Saltar para: Posts [1], Pesquisa [2]

Alice Alfazema

Recortes do quotidiano: do meu, do teu, do seu, e dos outros.

Alice Alfazema

Recortes do quotidiano: do meu, do teu, do seu, e dos outros.

Daqui até ao Natal - 9

27
Ago24

IMG_20240629_140742.jpg

Ultimamente tenho comido batatas doces fritas em rodelas finas, polvilhadas com sal e folhas de orégãos, são feitas cá em casa e deixam no ar o seu cheiro adocicado.

Lembro-me da minha mãe fritar as batatas brancas em rodelas finíssimas e estaladiças, de fritar batatas doces em rodelas, depois polvilhá-las de açúcar amarelo e canela, e do açúcar derreter, enquanto as batatas estavam quentes, e misturar-se com a canela, formando pequenos riachos castanho escuro, no fundo da travessa, que serviam para molhar as últimas, ou pincelar a ponta dos dedos para depois levá-los à boca na maior gulodice. Das grandes tortilhas de crosta dourada, generosamente recheadas de batatas às rodelas e salsa finamente picada. E das rodelas grossas de batata branca a acompanhar o peixe cozido ou a caldeirada, as quais eu esmagava com o garfo junto com o azeite ou com o molho do peixe, fazendo montes generosos e aveludados, porque as batatas desfaziam-se sempre a cozer "estas batatas desfazem-se logo", não que fosse por esquecimento do tacho ao lume, mas antes pela culpa da batata. E houve depois um tempo em que eu pedia batatas  fritas às tiras, mas porquê? não gostas às rodelas? eu gosto, mas o bife come-se com batatas às tiras, toda a gente come assim, mas eu não gosto de fazer assim.

Daqui até ao Natal - 8

26
Ago24

IMG_20240630_174757.jpgHoje de madrugada houve um sismo, eu não senti nada, a vizinhança diz que sentiu-se, e bem, e fico assim a pensar (mais uma vez), de repente podemos passar a um nada.

Incrível como as ideias e as emoções se cruzam em actos opostos, faz hoje anos que fui mãe pela primeira vez, um abalo sísmico no corpo de qualquer mulher - daquelas que menstruam, como agora se diz -, a seguir são réplicas e réplicas, por mais anos que passem, aquela sensação de vermos a criançola que era o nosso filho não passa, tal como um fio de teia de aranha, invisível, mas presente, às vezes cheio de orvalho e luz, resistente e leve ao mesmo tempo.

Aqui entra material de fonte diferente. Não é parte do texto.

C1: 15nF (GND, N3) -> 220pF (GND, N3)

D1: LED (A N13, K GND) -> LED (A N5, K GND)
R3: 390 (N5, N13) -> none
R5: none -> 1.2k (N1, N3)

Assim é o amor. 

Daqui até ao Natal - 7

25
Ago24

IMG_20240725_110329.jpg 

Se tudo que se pode revestir
da couraça inconsútil da palavra
fosse algo mais que um vácuo protegido
[...] falar seria sempre dizer,
dar nome à coisa não seria mais
que ver na superfície da semente
a planta por nascer; e a sensação
incômoda de estar a todo instante
em algum lugar – isso seria ser.


Paulo Henriques Britto, in Dos nomes 

 

Na verdade nunca entendi o menosprezo, de algumas pessoas, pelas pequenas coisas que nos acontecem no dia a dia, não fossem esses momentos os verdadeiros alicerces daquilo que nos sustem. O ridículo é chegar-se à recta final e ver que afinal os clichés são um padrão pelo qual temos de passar, por mais que alguém queira ser especial e único. 

O que é ser-se especial e único? É complicar, problematizar as escarpas das horas vagas? Tal e qual como o feitio especial, termo que geralmente se usa para definir e desculpar uma pessoa bera. E mais - a frontalidade, tema muito em voga, igualmente disfarçada de linguajar bruto, sem olhar a meios, como se os meros ouvintes fossem todos estúpidos. 

De repente torna-se ridículo quem não é especial, quem não responde, como se o silêncio não fosse ele também um cliché.

 

Daqui até ao Natal - 6

24
Ago24

IMG_20240824_093019.jpgEu quando sinto saudades daqueles que já cá não estão, vou visitar os sítios que me falam deles, pode ser uma rua, uma praia, um barco, um conjunto de  azulejos...fico ali a olhar e a imaginar o que poderiam ter visto e o que sentiram, a tentar saber quais foram os pormenores que mais lhes chamaram a atenção, é como se ainda houvesse aquela energia - conhecida - na brisa que passa levemente, ou no calor do sol que me aconchega. E é só.